Records provided:
◆ ◆ ◆ ◆ ◆
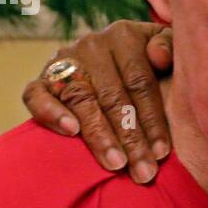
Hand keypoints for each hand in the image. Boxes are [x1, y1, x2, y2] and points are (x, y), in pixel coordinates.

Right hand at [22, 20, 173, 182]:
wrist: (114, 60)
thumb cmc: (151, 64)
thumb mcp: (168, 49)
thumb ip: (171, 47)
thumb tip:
◆ ◆ ◆ ◆ ◆
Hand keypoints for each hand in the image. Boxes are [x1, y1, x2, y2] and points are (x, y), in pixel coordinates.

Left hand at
◆ ◆ ◆ ◆ ◆
Task instructions: From the records above, pull every line that carries the word "thumb".

Response area:
thumb cmc: (151, 64)
thumb mcp: (168, 49)
thumb ip: (171, 47)
thumb tip:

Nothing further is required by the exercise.